Каждый день после школы Ромка встречал меня, и если была хорошая погода, мы с ним подолгу гуляли, а если плохая все равно гуляли, замерзали, и потом грелись в каком-нибудь подъезде, прижимаясь к батарее и целуясь до одури. Я не верила своему счастью. Удивлялась тому, как все легко сложилось. Он просто взял и стал моим. Надо было всего лишь один раз упасть в обморок. Может быть в момент того падения наши души на мгновение вылетели и сплелись в одну? Все происходило, так, как я даже боялась мечтать. Мне казалось, что мы созданы друг для друга. Я не могла наглядеться на своего Ромку, не могла надышаться им, мне казалось, что я могла бы умереть за него или убить кого-нибудь. Когда мы были рядом, мне казалось, что я могу взлететь. А когда мы расставались, у меня сводило челюсти от тоски. Рома признавался, что у него тоже самое. За несколько месяцев нашей любви у него не было ни одного приступа, и он говорил, что это я спасла его от болезни. Мы хотели, чтобы так было всегда. Мы верили, что так будет всегда.
Часто, когда мои мама и бабушка были на работе, он приходил ко мне, и мы все время проводили в объятьях друг друга на диване. Прилипали друг к другу и целовались, сгорая от желания. Он всегда уходил от меня на полусогнутых ногах, изможденный длительным возбуждением.
Теперь я уже начинала понимать Настю в ее желаниях.
Близости с Ромкой я хотела, ждала и боялась. Именно в таком порядке.
Ведь все-таки нам было всего по шестнадцать лет. На каждом шагу нам твердили, что секс в раннем возрасте опасен, что можно забеременеть, заразиться и умереть, а впереди выпускные экзамены и пропустить их никак нельзя.
Мама постоянно мне внушала, чтобы я не спешила с этим, потому что в нашем возрасте мальчикам и девочкам достаточно просто дружить, чтобы случайно не сломать другу жизнь.
В душе я верила, что у меня с Ромкой когда-нибудь будет самая прекрасная ночь, когда мы пойдем до конца и станем единым целым. Иначе и быть не может, ведь мы и так половинки друг друга. А пока, по определению молодежного журнала «COOL», мы с ним занимались «легким петтингом» и меня это полностью устраивало.
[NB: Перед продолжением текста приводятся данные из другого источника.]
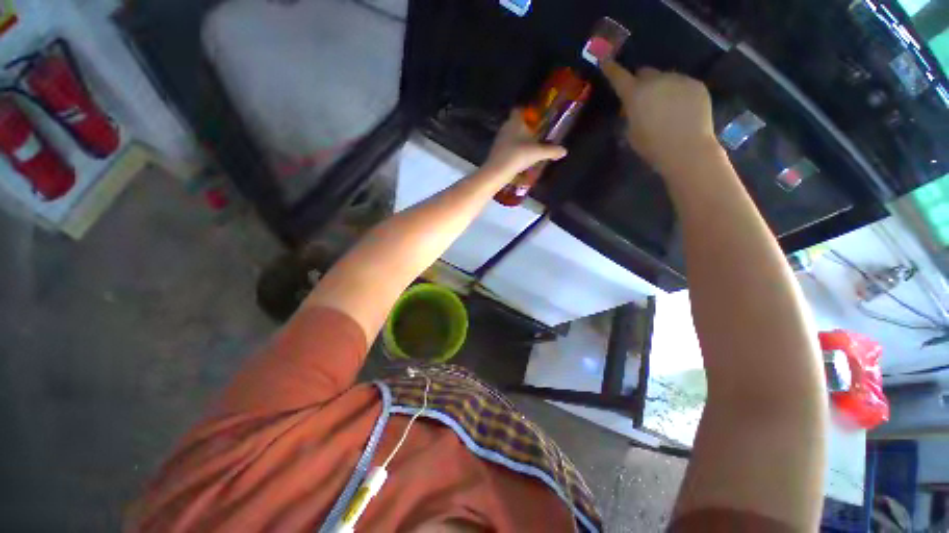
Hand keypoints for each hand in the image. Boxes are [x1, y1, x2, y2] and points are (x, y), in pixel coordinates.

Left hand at [482, 109, 567, 177]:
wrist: (497, 171)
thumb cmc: (518, 155)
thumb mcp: (538, 153)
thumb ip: (551, 151)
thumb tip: (564, 151)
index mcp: (515, 121)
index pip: (518, 110)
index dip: (526, 113)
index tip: (534, 119)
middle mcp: (505, 127)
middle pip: (514, 124)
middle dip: (523, 128)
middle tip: (534, 135)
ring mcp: (498, 140)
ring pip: (509, 136)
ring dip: (517, 141)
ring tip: (527, 149)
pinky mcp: (495, 152)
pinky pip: (505, 147)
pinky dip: (512, 151)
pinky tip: (518, 159)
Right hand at [601, 61, 719, 173]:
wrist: (687, 150)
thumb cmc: (652, 147)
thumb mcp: (631, 133)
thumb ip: (630, 114)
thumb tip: (633, 107)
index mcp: (636, 94)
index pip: (618, 76)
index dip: (611, 69)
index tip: (605, 62)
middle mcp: (656, 80)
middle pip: (644, 72)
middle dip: (641, 82)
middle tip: (642, 99)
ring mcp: (679, 80)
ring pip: (665, 78)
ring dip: (661, 88)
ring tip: (665, 108)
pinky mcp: (696, 85)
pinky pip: (682, 84)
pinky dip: (677, 93)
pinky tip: (680, 110)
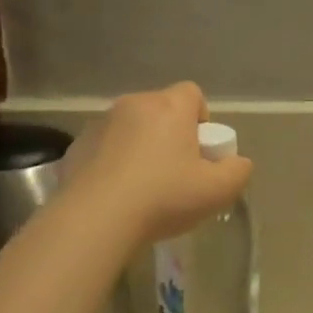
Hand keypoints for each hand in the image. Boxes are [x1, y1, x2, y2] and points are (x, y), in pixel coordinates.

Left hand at [63, 83, 252, 242]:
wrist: (96, 218)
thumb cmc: (163, 198)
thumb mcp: (217, 191)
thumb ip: (237, 171)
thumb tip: (237, 162)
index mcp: (169, 107)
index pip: (192, 94)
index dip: (201, 119)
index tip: (200, 152)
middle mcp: (133, 105)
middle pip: (160, 111)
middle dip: (170, 135)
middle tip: (176, 174)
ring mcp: (99, 124)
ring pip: (129, 129)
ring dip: (139, 148)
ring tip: (142, 189)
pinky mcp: (75, 147)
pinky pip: (103, 148)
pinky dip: (112, 163)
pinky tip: (115, 196)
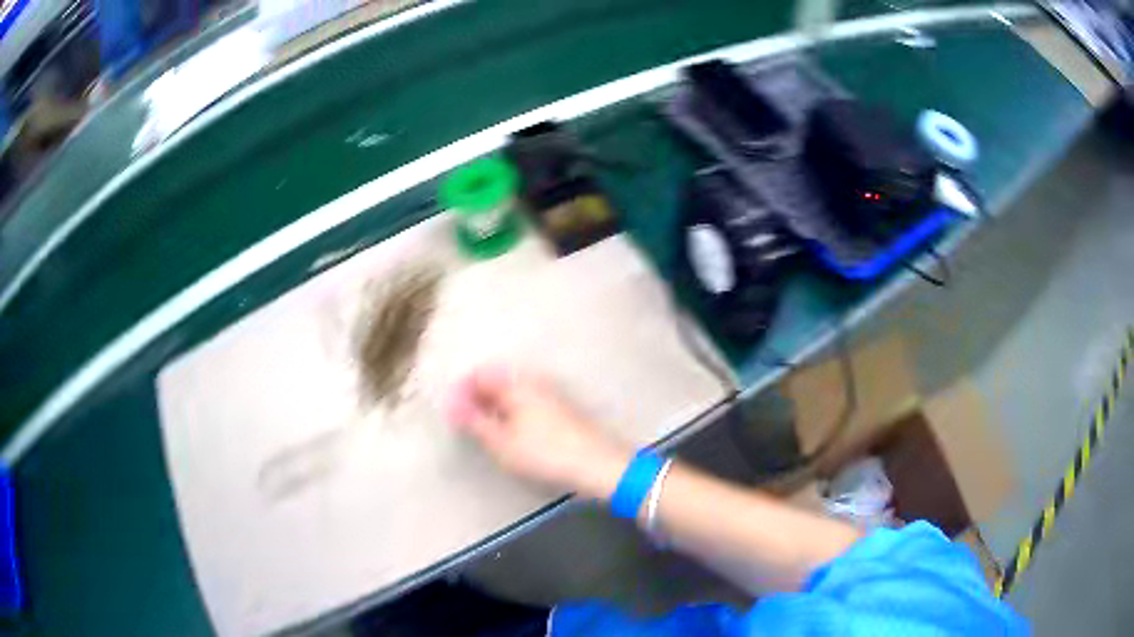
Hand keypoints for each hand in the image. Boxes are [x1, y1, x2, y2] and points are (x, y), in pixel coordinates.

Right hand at [445, 365, 631, 498]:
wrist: (597, 465)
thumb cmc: (545, 453)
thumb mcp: (502, 442)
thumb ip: (475, 421)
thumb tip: (452, 405)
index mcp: (517, 383)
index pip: (480, 375)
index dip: (461, 392)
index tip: (451, 413)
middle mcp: (533, 381)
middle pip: (496, 381)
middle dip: (477, 399)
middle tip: (464, 424)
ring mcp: (549, 394)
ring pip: (511, 393)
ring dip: (493, 407)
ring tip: (484, 432)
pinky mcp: (560, 409)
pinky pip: (525, 402)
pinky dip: (511, 413)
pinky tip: (510, 434)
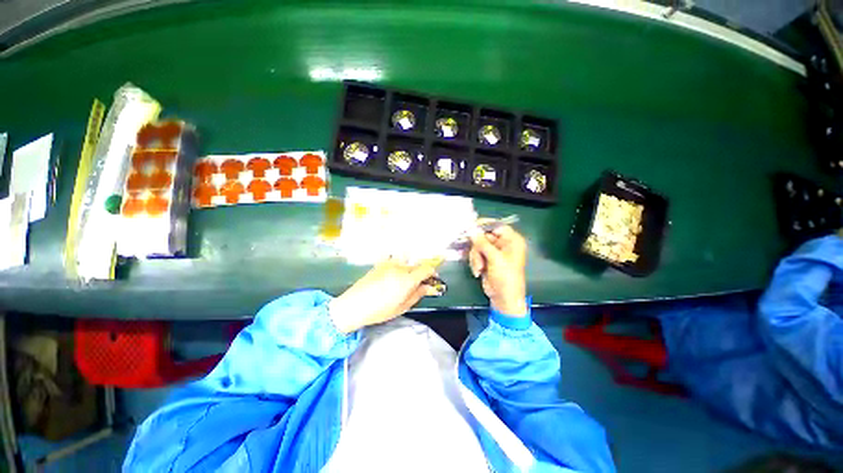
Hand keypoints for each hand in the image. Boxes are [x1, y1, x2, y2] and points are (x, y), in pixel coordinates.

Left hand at [329, 259, 439, 332]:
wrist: (354, 305)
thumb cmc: (379, 310)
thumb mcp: (402, 306)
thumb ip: (418, 294)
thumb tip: (430, 287)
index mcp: (407, 279)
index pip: (427, 269)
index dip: (432, 273)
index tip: (433, 280)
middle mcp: (400, 267)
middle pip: (417, 266)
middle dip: (421, 273)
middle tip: (418, 285)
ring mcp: (389, 264)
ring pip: (406, 263)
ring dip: (410, 270)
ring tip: (403, 282)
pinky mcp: (380, 264)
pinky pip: (394, 261)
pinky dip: (398, 266)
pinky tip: (392, 277)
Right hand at [468, 222, 527, 315]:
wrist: (504, 298)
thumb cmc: (505, 277)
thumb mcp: (495, 258)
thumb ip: (482, 243)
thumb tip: (471, 229)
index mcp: (511, 240)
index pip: (497, 226)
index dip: (484, 225)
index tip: (471, 227)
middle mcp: (503, 244)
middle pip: (484, 236)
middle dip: (477, 248)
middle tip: (476, 256)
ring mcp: (494, 252)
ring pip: (477, 246)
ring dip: (475, 257)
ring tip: (479, 268)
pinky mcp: (486, 259)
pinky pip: (475, 254)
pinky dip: (475, 262)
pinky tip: (478, 271)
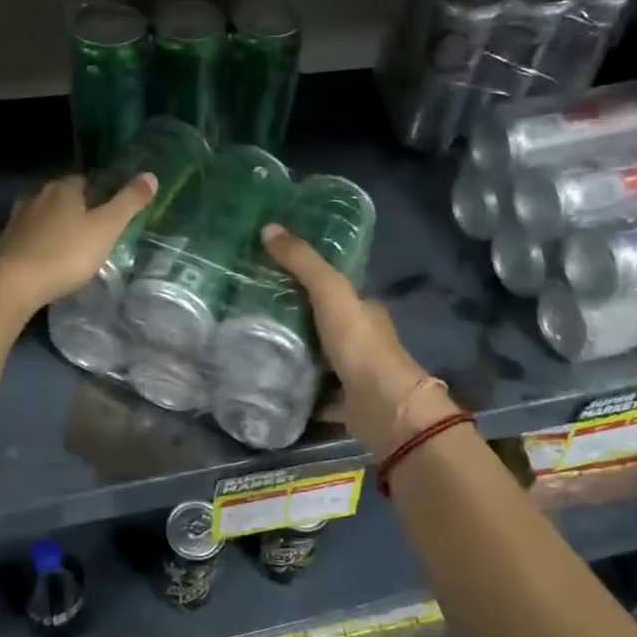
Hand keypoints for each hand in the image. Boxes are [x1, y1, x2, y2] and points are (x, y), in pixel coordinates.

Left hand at [0, 172, 156, 318]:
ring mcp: (17, 219)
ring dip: (56, 225)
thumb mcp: (106, 228)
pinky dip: (40, 243)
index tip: (109, 208)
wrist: (12, 284)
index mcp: (63, 189)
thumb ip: (129, 202)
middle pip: (61, 196)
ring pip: (43, 215)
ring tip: (72, 245)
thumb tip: (151, 175)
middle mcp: (37, 196)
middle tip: (94, 228)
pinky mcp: (4, 243)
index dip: (98, 191)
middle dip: (76, 208)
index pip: (83, 180)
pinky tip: (48, 259)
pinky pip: (29, 236)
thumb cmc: (65, 253)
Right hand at [261, 224, 455, 454]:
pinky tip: (269, 386)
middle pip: (324, 324)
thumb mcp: (331, 292)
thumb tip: (268, 228)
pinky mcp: (345, 405)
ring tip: (252, 345)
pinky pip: (315, 395)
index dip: (306, 279)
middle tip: (252, 312)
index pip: (334, 289)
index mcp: (365, 310)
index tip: (271, 275)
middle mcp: (362, 340)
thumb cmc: (360, 345)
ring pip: (319, 360)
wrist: (384, 408)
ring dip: (294, 354)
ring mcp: (355, 375)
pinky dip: (297, 391)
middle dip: (295, 318)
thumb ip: (303, 263)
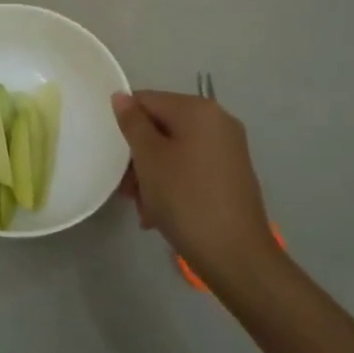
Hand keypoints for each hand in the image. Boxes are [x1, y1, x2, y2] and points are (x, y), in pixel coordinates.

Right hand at [112, 90, 280, 292]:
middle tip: (128, 190)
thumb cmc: (186, 199)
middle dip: (139, 157)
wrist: (236, 256)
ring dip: (153, 175)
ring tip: (144, 209)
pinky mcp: (231, 175)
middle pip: (161, 127)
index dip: (126, 126)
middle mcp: (218, 121)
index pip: (147, 100)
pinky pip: (192, 168)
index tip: (117, 159)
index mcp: (198, 110)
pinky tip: (161, 214)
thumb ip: (133, 123)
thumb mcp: (150, 159)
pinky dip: (174, 184)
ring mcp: (228, 149)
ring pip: (174, 150)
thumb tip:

Но однажды, во время новогодних каникул, когда моя мама уехала на вечеринку к своим институтским друзьям, а бабушка отправилась навестить дальних родственников в области, мы с Ромкой особенно увлеклись. Как обычно мы валялись в моей комнате на старом диване, но мне казалось, мы улетаем в какие-то неведомые дали и растворяемся в высоких слоях атмосферы.
— Может быть, нам пора? — хрипло, тяжело дыша, спросил Ромка, нависая надо мной.
— Может быть, — сказала я одними губами.
Для него это тоже было впервые, но он меня убедил, что знает, как все должно быть. И я позволила ему делать то, что он хотел и считал нужным делать.
Я ожидала, что будет больно, но не думала, что до такой степени. Боль была такой сильной, что мне показалось, что меня разрывают на части. Я поняла, что не могу этого терпеть. Я расплакалась, он меня утешал, потом ушел домой. А я осталась одна, в темноте и холоде, злая на себя, на Ромку и на весь мир, за то, что в нем столько боли.
Через несколько дней мы помирились и попытались завершить начатое. Повторяли снова и снова, пару раз даже пили вино для храбрости, но всегда все заканчивалось одинаково. Я начала бояться, что у меня какая-то патология, из-за чего я не смогу вообще никогда стать женщиной. Я стала холодной и замкнутой, мне не хотелось даже просто целоваться, я глубоко разочаровалась в своих ожиданиях и в своей безупречной на первый взгляд любви. Мы постоянно ссорились из-за этого. И однажды я не выдержала и сказала ему, что больше не хочу никаких отношений и никакого секса вообще.
Расставание тоже было болезненным. Но все же не таким как попытки потерять девственность. Ромка некоторое время пытался наладить отношения, предлагал просто дружить как раньше, обещал подождать столько сколько нужно. Но я понимала, что рано или поздно эта тема снова встанет между нами, и от этого становилось страшно и паршиво на душе. Дальнейшее общение теряло всякий смысл. Я вдруг осознала, что больше не чувствую к нему прежней любви, я тяготилась его присутствием. Теперь рядом с ним мне становилось плохо.
Он же искренне страдал. Ходил за мной по пятам, стоял под окнами, приносил цветы. Но я погасла, как уголек, выпавший из костра, и все больше замыкалась в себе.
— Ну что мне сделать? — с горечью в голосе спрашивал он, — Скажи, я все сделаю.
— Перестань любить меня, — отвечала я, удивляясь собственной жестокости.